Três dias para ver
O que você olharia se tivesse
apenas três dias de visão?
Helen Keller, cega e surda
desde bebê, há setenta anos, escreveu um ensaio que a revista seleções publicou
e diz mais ou menos assim:
Às vezes o meu coração anseia
por ver tudo aquilo que só conheço pelo tato.
Se eu consigo tanto prazer
com um simples toque, quanta beleza poderia ser revelada pela visão! E imaginei
o que mais gostaria de ver se pudesse enxergar, digamos, por apenas três dias.
O primeiro dia seria muito
ocupado. Eu reuniria todos os meus amigos queridos e olharia seus rostos por
muito tempo, imprimindo em minha mente as provas exteriores da beleza que existe
dentro deles. Também fixaria os olhos no rosto de um bebê, para poder ter a
visão da beleza ansiosa e inocente. E gostaria de olhar nos olhos fiéis e
confiantes de meus dois cães.
À tarde daria um longo
passeio pela floresta, contagiando meus olhos com as belezas da natureza. E
rezaria pela glória de um pôr de sol colorido. Creio que nessa noite não
conseguiria dormir.
No dia seguinte eu me
levantaria ao amanhecer para assistir ao empolgante milagre da noite se
transformando em dia. Contemplaria, assombrada, o magnífico panorama de luz com
que o sol desperta a terra adormecida.
Como gostaria de ver o
desfile do progresso do homem, visitaria os museus.
Tentaria sondar a alma do
homem por meio de sua arte. Veria então o que conheci pelo tato. Todo o
magnífico mundo da pintura me seria apresentado. A noite de meu segundo dia
seria passada no teatro ou no cinema.
No terceiro dia, a cidade
seria meu destino. Iria aos bairros pobres, às fábricas, aos parques onde as
crianças brincam. Viajaria pelo mundo visitando os bairros estrangeiros. E meus
olhos estariam sempre abertos tanto para as cenas de felicidade quanto para as
de tristeza, de modo que eu pudesse descobrir como as pessoas vivem e trabalham,
e compreendê-las melhor.
À meia-noite, uma escuridão
permanente outra vez se cerraria sobre mim.
Claro, nesses três curtos
dias eu não teria visto tudo que queria ver.
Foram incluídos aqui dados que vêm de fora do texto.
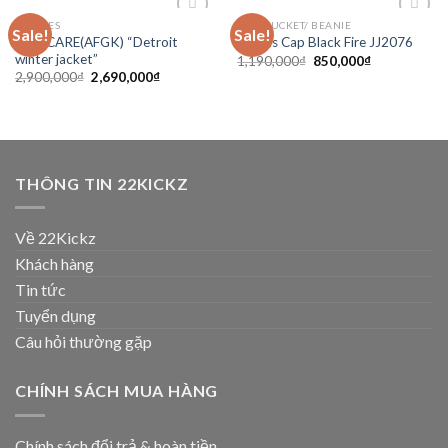
CLOTHES
CAP/ BUCKET/ BEANIE
Sale!
Sale!
Add to
Add to
DONCARE(AFGK) “Detroit
Adidas Cap Black Fire JJ2076
wishlist
wishlist
winter jacket”
1,190,000
₫
850,000
₫
2,900,000
₫
2,690,000
₫
THÔNG TIN 22KICKZ
Về 22Kickz
Khách hàng
Tin tức
Tuyển dụng
Câu hỏi thường gặp
CHÍNH SÁCH MUA HÀNG
Chính sách đổi trả & hoàn tiền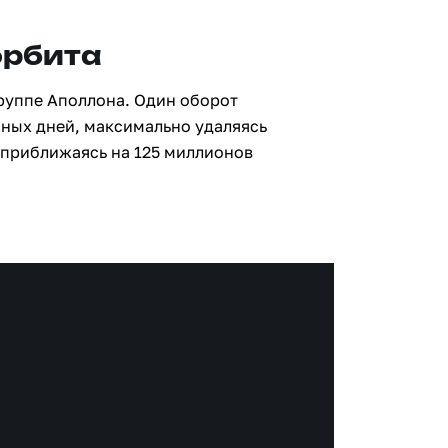
орбита
группе Аполлона. Один оборот
мных дней, максимально удаляясь
 приближаясь на 125 миллионов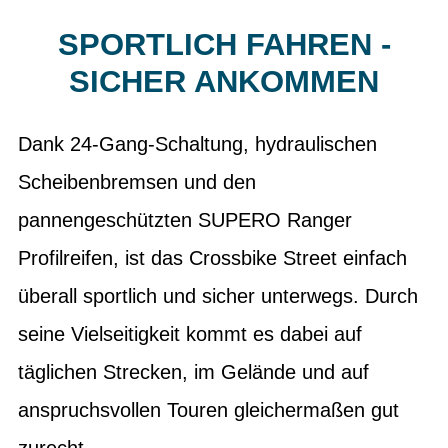
SPORTLICH FAHREN -
SICHER ANKOMMEN
Dank 24-Gang-Schaltung, hydraulischen
Scheibenbremsen und den
pannengeschützten SUPERO Ranger
Profilreifen, ist das Crossbike Street einfach
überall sportlich und sicher unterwegs. Durch
seine Vielseitigkeit kommt es dabei auf
täglichen Strecken, im Gelände und auf
anspruchsvollen Touren gleichermaßen gut
zurecht.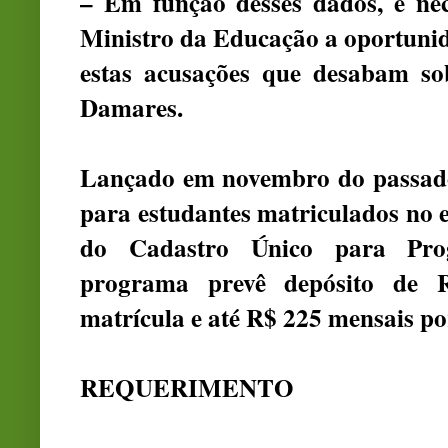
– Em função desses dados, é nec
Ministro da Educação a oportunid
estas acusações que desabam sob
Damares.
Lançado em novembro do passad
para estudantes matriculados no e
do Cadastro Único para Prog
programa prevê depósito de
matrícula e até R$ 225 mensais po
REQUERIMENTO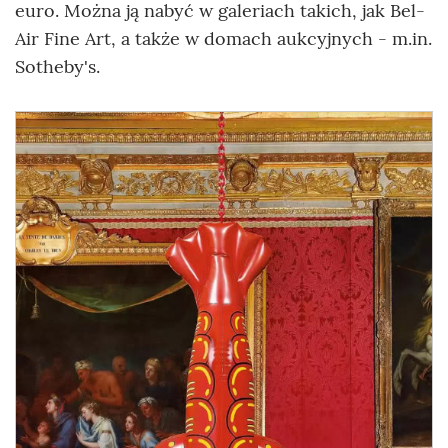
euro. Można ją nabyć w galeriach takich, jak Bel-
Air Fine Art, a także w domach aukcyjnych - m.in.
Sotheby's.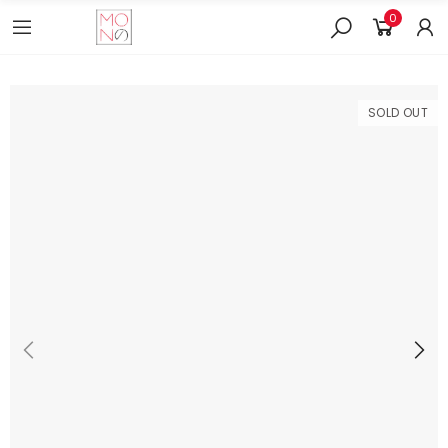
0
SOLD OUT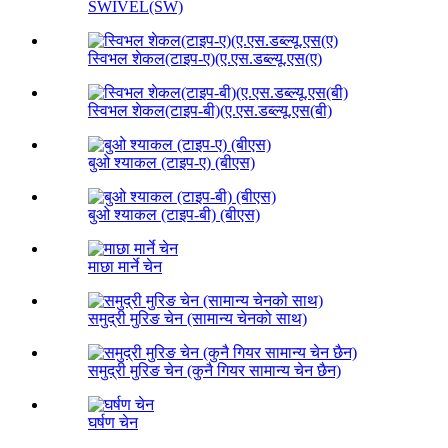
SWIVEL(SW)
स्विभल शेकल(टाइप-ए)(ए.एस.डब्ल्यू.एस(ए)
स्विभल शेकल(टाइप-बी)(ए.एस.डब्ल्यू.एस(बी)
बुओ श्याकल (टाइप-ए) (बीएस)
बुओ श्याकल (टाइप-बी) (बीएस)
माछा मार्ने चेन
समुद्री मुरिङ चेन (सामान्य चेनको साथ)
समुद्री मुरिङ चेन (कुनै गियर सामान्य चेन छैन)
घर्षण चेन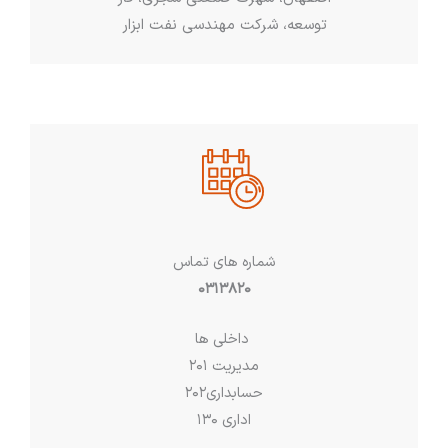
توسعه، شرکت مهندسی نفت ابزار
شماره های تماس
۰۳۱۳۸۲۰
داخلی ها
مدیریت ۲۰۱
حسابداری۲۰۲
اداری ۱۳۰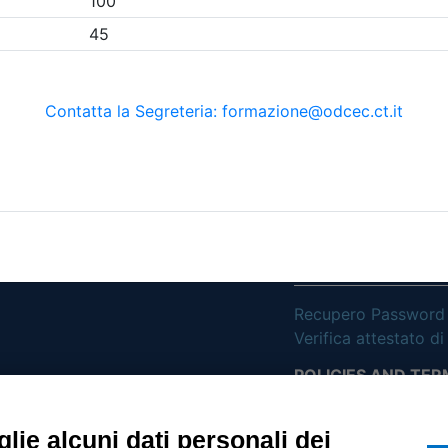
etri di ricerca utilizzati
UTILITÀ
Recupero Password
Verifica attestato d
POLICIES AND TER
ietà con Socio
Informativa cookie
lie alcuni dati personali dei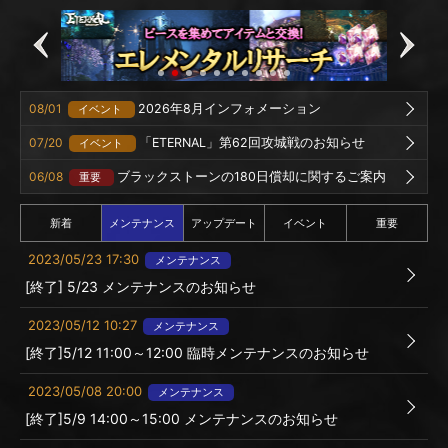
08/01
2026年8月インフォメーション
イベント
07/20
「ETERNAL」第62回攻城戦のお知らせ
イベント
06/08
ブラックストーンの180日償却に関するご案内
重要
新着
メンテナンス
アップデート
イベント
重要
2023/05/23 17:30
メンテナンス
[終了] 5/23 メンテナンスのお知らせ
2023/05/12 10:27
メンテナンス
[終了]5/12 11:00～12:00 臨時メンテナンスのお知らせ
2023/05/08 20:00
メンテナンス
[終了]5/9 14:00～15:00 メンテナンスのお知らせ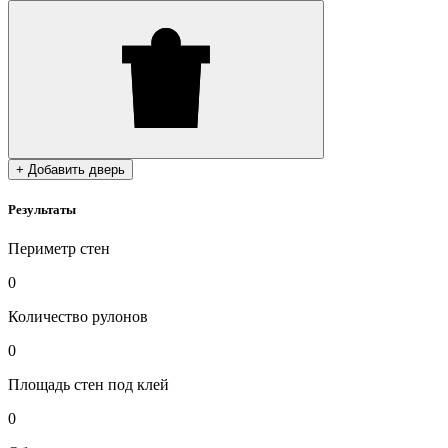
+ Добавить дверь
Результаты
Периметр стен
0
Количество рулонов
0
Площадь стен под клей
0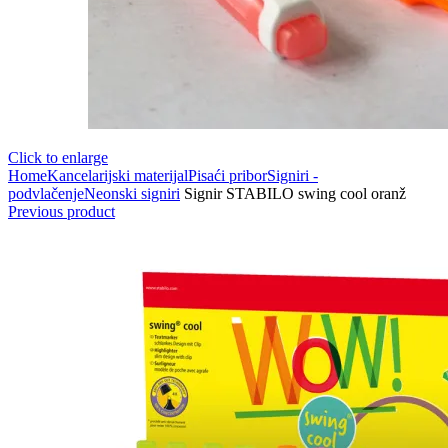
Click to enlarge
Home
Kancelarijski materijal
Pisaći pribor
Signiri -
podvlačenje
Neonski signiri
Signir STABILO swing cool oranž
Previous product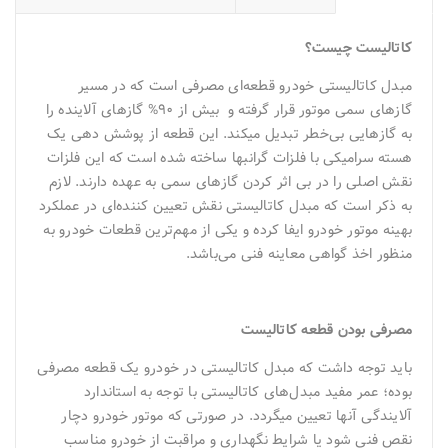
کاتالیست چیست؟
مبدل کاتالیستی خودرو قطعه‌ای مصرفی است که در مسیر
گازهای سمی موتور قرار گرفته و بیش از ۹۰% گازهای آلاینده را
به گازهایی بی‌خطر تبدیل می‎کند. این قطعه از پوشش دهی یک
هسته سرامیکی با فلزات گرانبها ساخته شده است که این فلزات
نقش اصلی را در بی اثر کردن گازهای سمی به عهده دارند. لازم
به ذکر است که مبدل کاتالیستی نقش تعیین کننده‌ای در عملکرد
بهینه موتور خودرو ایفا کرده و یکی از مهم‌ترین قطعات خودرو به
منظور اخذ گواهی معاینه فنی می‌باشد.
مصرفی بودن قطعه کاتالیست
باید توجه داشت که مبدل‌ کاتالیستی در خودرو یک قطعه مصرفی
بوده؛ عمر مفید مبدل‌های کاتالیستی با توجه به استاندارد
آلایندگی آنها تعیین می‎گردد. در صورتی که موتور خودرو دچار
نقص فنی شود یا شرایط نگهداری و مراقبت از خودرو مناسب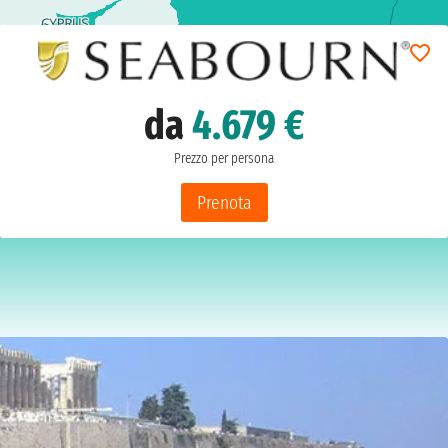
da
4.679 €
Prezzo per persona
Prenota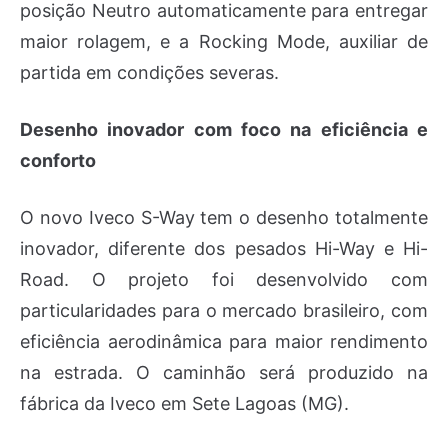
posição Neutro automaticamente para entregar
maior rolagem, e a Rocking Mode, auxiliar de
partida em condições severas.
Desenho inovador com foco na eficiência e
conforto
O novo Iveco S-Way tem o desenho totalmente
inovador, diferente dos pesados Hi-Way e Hi-
Road. O projeto foi desenvolvido com
particularidades para o mercado brasileiro, com
eficiência aerodinâmica para maior rendimento
na estrada. O caminhão será produzido na
fábrica da Iveco em Sete Lagoas (MG).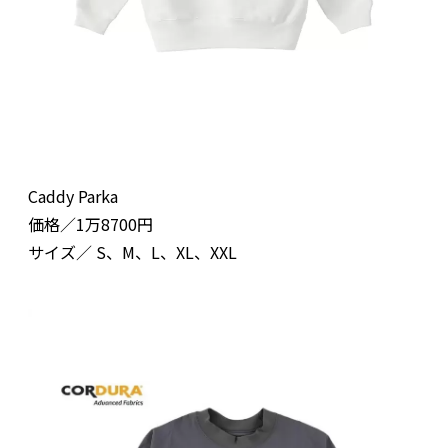
Caddy Parka
価格／1万8700円
サイズ／ S、M、L、XL、XXL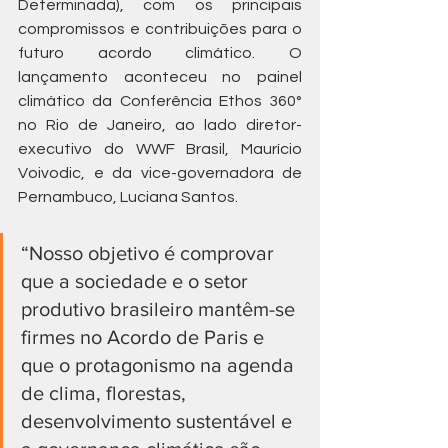
Determinada), com os principais 
compromissos e contribuições para o 
futuro acordo climático. O 
lançamento aconteceu no painel 
climático da Conferência Ethos 360° 
no Rio de Janeiro, ao lado diretor-
executivo do WWF Brasil, Maurício 
Voivodic, e da vice-governadora de 
Pernambuco, Luciana Santos.
“Nosso objetivo é comprovar 
que a sociedade e o setor 
produtivo brasileiro mantêm-se 
firmes no Acordo de Paris e 
que o protagonismo na agenda 
de clima, florestas, 
desenvolvimento sustentável e 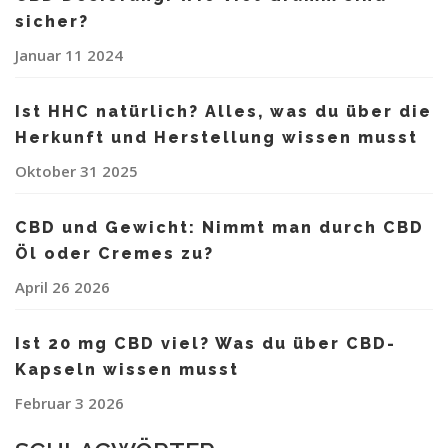
sicher?
Januar 11 2024
Ist HHC natürlich? Alles, was du über die
Herkunft und Herstellung wissen musst
Oktober 31 2025
CBD und Gewicht: Nimmt man durch CBD
Öl oder Cremes zu?
April 26 2026
Ist 20 mg CBD viel? Was du über CBD-
Kapseln wissen musst
Februar 3 2026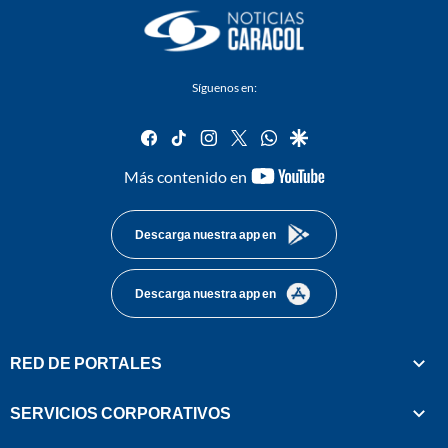
Síguenos en:
facebook
tiktok
instagram
twitter
whatsapp
google
youtube-
Más contenido en
footer
Descarga nuestra app en
Descarga nuestra app en
RED DE PORTALES
SERVICIOS CORPORATIVOS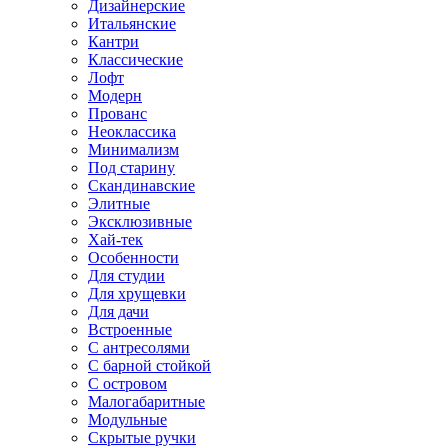
Дизайнерские
Итальянские
Кантри
Классические
Лофт
Модерн
Прованс
Неоклассика
Минимализм
Под старину
Скандинавские
Элитные
Эксклюзивные
Хай-тек
Особенности
Для студии
Для хрущевки
Для дачи
Встроенные
С антресолями
С барной стойкой
С островом
Малогабаритные
Модульные
Скрытые ручки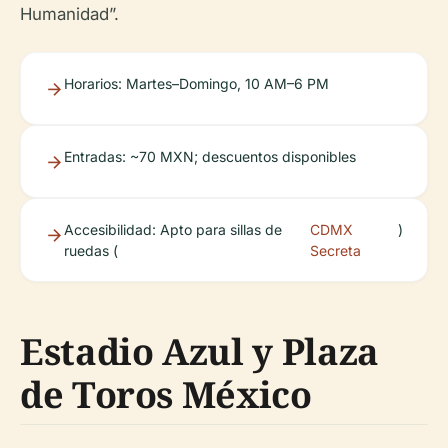
Humanidad”.
Horarios: Martes–Domingo, 10 AM–6 PM
Entradas: ~70 MXN; descuentos disponibles
Accesibilidad: Apto para sillas de
CDMX
)
ruedas (
Secreta
Estadio Azul y Plaza
de Toros México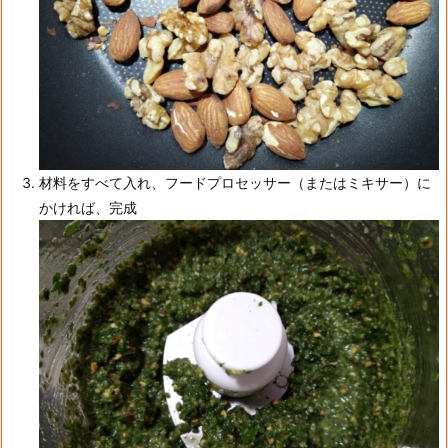
材料をすべて入れ、フードプロセッサー（またはミキサー）に
かければ、完成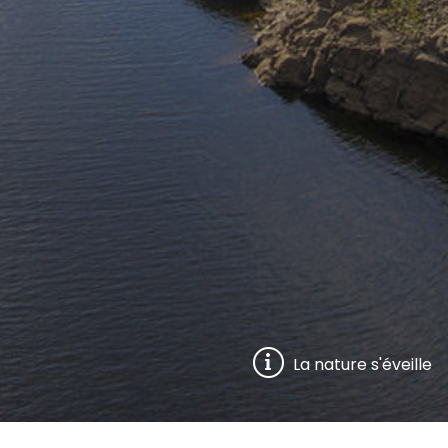
La nature s'éveille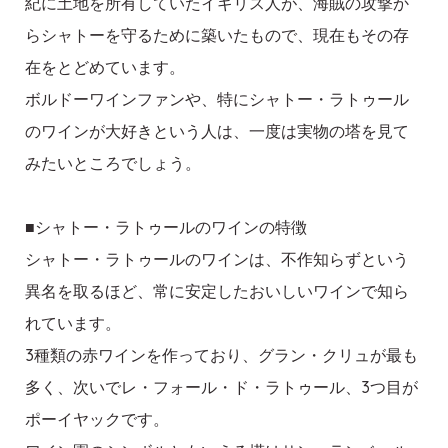
紀に土地を所有していたイギリス人が、海賊の攻撃か
らシャトーを守るために築いたもので、現在もその存
在をとどめています。
ボルドーワインファンや、特にシャトー・ラトゥール
のワインが大好きという人は、一度は実物の塔を見て
みたいところでしょう。
■シャトー・ラトゥールのワインの特徴
シャトー・ラトゥールのワインは、不作知らずという
異名を取るほど、常に安定したおいしいワインで知ら
れています。
3種類の赤ワインを作っており、グラン・クリュが最も
多く、次いでレ・フォール・ド・ラトゥール、3つ目が
ポーイヤックです。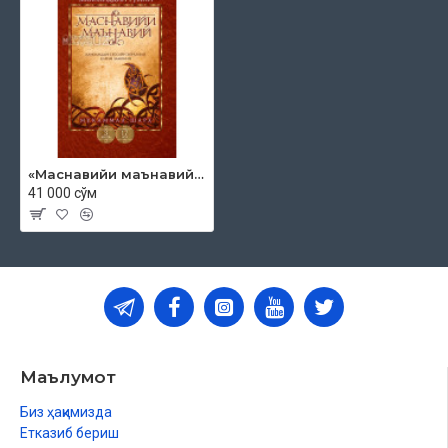
«Маснавийи маънавий» 3-китоб, 17-жуз
41 000 сўм
Маълумот
Биз ҳақимизда
Етказиб бериш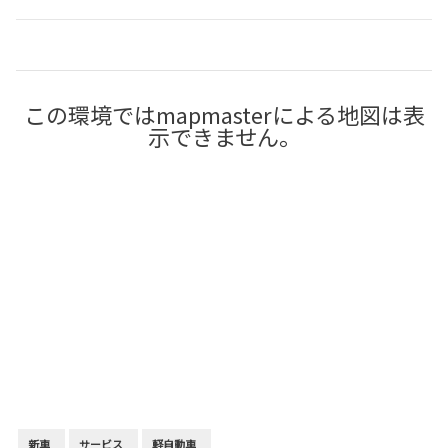
この環境ではmapmasterによる地図は表
示できません。
新車
サービス
軽自動車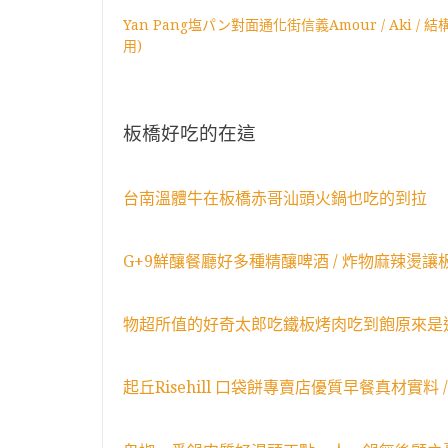
Yan Pang塩パン對面通化街信義Amour / Aki 
用)
板橋好吃的在這
台南溫體牛在板橋赤哥汕頭火鍋也吃的到拉
G+9鮮釀餐廳好多種精釀啤酒 / 炸物麻辣燙讓
物超所值的好奇太郎吃鐵板烤肉吃到飽原來是這
起丘Risehill 口袋餅專賣店優質早餐真材實料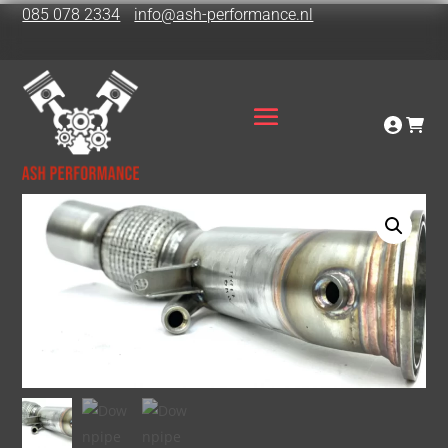
085 078 2334
info@ash-performance.nl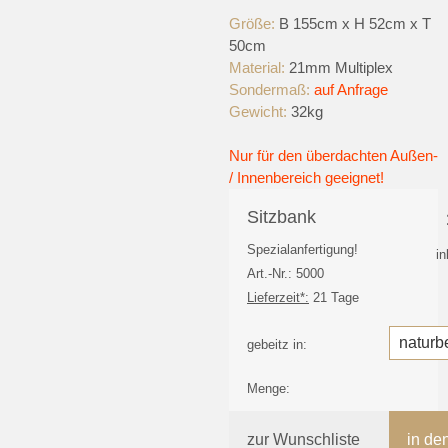
Größe:
B 155cm x H 52cm x T
50cm
Material:
21mm Multiplex
Sondermaß:
auf Anfrage
Gewicht:
32kg
Nur für den überdachten Außen-
/ Innenbereich geeignet!
Sitzbank
Spezialanfertigung!
i
Art.-Nr.: 5000
Lieferzeit*:
21 Tage
gebeitz in:
Menge:
zur Wunschliste
in de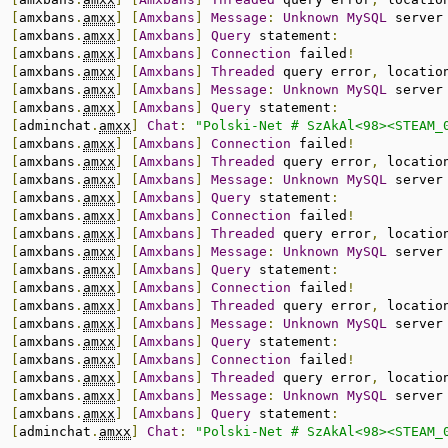
:
[
amxbans
.
amxx
]
[
Amxbans
]
Message
:
Unknown
MySQL
 server
:
[
amxbans
.
amxx
]
[
Amxbans
]
Query
 statement
:
:
[
amxbans
.
amxx
]
[
Amxbans
]
Connection
 failed
!
:
[
amxbans
.
amxx
]
[
Amxbans
]
Threaded
 query error
,
 locatio
:
[
amxbans
.
amxx
]
[
Amxbans
]
Message
:
Unknown
MySQL
 server
:
[
amxbans
.
amxx
]
[
Amxbans
]
Query
 statement
:
:
[
adminchat
.
amxx
]
Chat
:
"Polski-Net # SzAkAl<98><STEAM_
:
[
amxbans
.
amxx
]
[
Amxbans
]
Connection
 failed
!
:
[
amxbans
.
amxx
]
[
Amxbans
]
Threaded
 query error
,
 locatio
:
[
amxbans
.
amxx
]
[
Amxbans
]
Message
:
Unknown
MySQL
 server
:
[
amxbans
.
amxx
]
[
Amxbans
]
Query
 statement
:
:
[
amxbans
.
amxx
]
[
Amxbans
]
Connection
 failed
!
:
[
amxbans
.
amxx
]
[
Amxbans
]
Threaded
 query error
,
 locatio
:
[
amxbans
.
amxx
]
[
Amxbans
]
Message
:
Unknown
MySQL
 server
:
[
amxbans
.
amxx
]
[
Amxbans
]
Query
 statement
:
:
[
amxbans
.
amxx
]
[
Amxbans
]
Connection
 failed
!
:
[
amxbans
.
amxx
]
[
Amxbans
]
Threaded
 query error
,
 locatio
:
[
amxbans
.
amxx
]
[
Amxbans
]
Message
:
Unknown
MySQL
 server
:
[
amxbans
.
amxx
]
[
Amxbans
]
Query
 statement
:
:
[
amxbans
.
amxx
]
[
Amxbans
]
Connection
 failed
!
:
[
amxbans
.
amxx
]
[
Amxbans
]
Threaded
 query error
,
 locatio
:
[
amxbans
.
amxx
]
[
Amxbans
]
Message
:
Unknown
MySQL
 server
:
[
amxbans
.
amxx
]
[
Amxbans
]
Query
 statement
:
:
[
adminchat
.
amxx
]
Chat
:
"Polski-Net # SzAkAl<98><STEAM_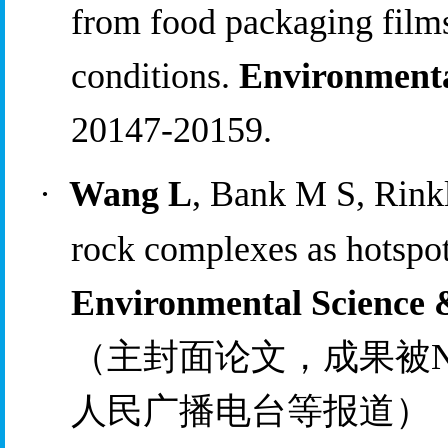
from 
f
ood 
p
ackaging 
f
ilm
c
onditions. 
Environmenta
20147-20159.
·
Wang L
, Bank M S, Rink
r
ock 
c
omplexes as 
h
otspot
Environmental Science 
（主封面论文，成果被
N
人民广播电台等报道）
Só quando as trevas descessem
de novo é que me daria conta do quanto eu deixara de apreciar. Usem seus olhos
como se amanhã fossem perder a visão. E o mesmo se aplica aos outros sentidos.
Ouçam a música das vozes, o canto dos pássaros, os possantes acordes de uma
orquestra, como se amanhã fossem ficar surdos. Toquem cada objeto como se amanhã
perdessem o tato.
Sintam o perfume das flores,
saboreiem cada bocado, como se amanhã não mais sentissem aromas nem gostos. Usem
ao máximo todos os sentidos. Gozem de todas as facetas da beleza que o mundo
lhes revela pelos vários meios de contato fornecidos pela natureza.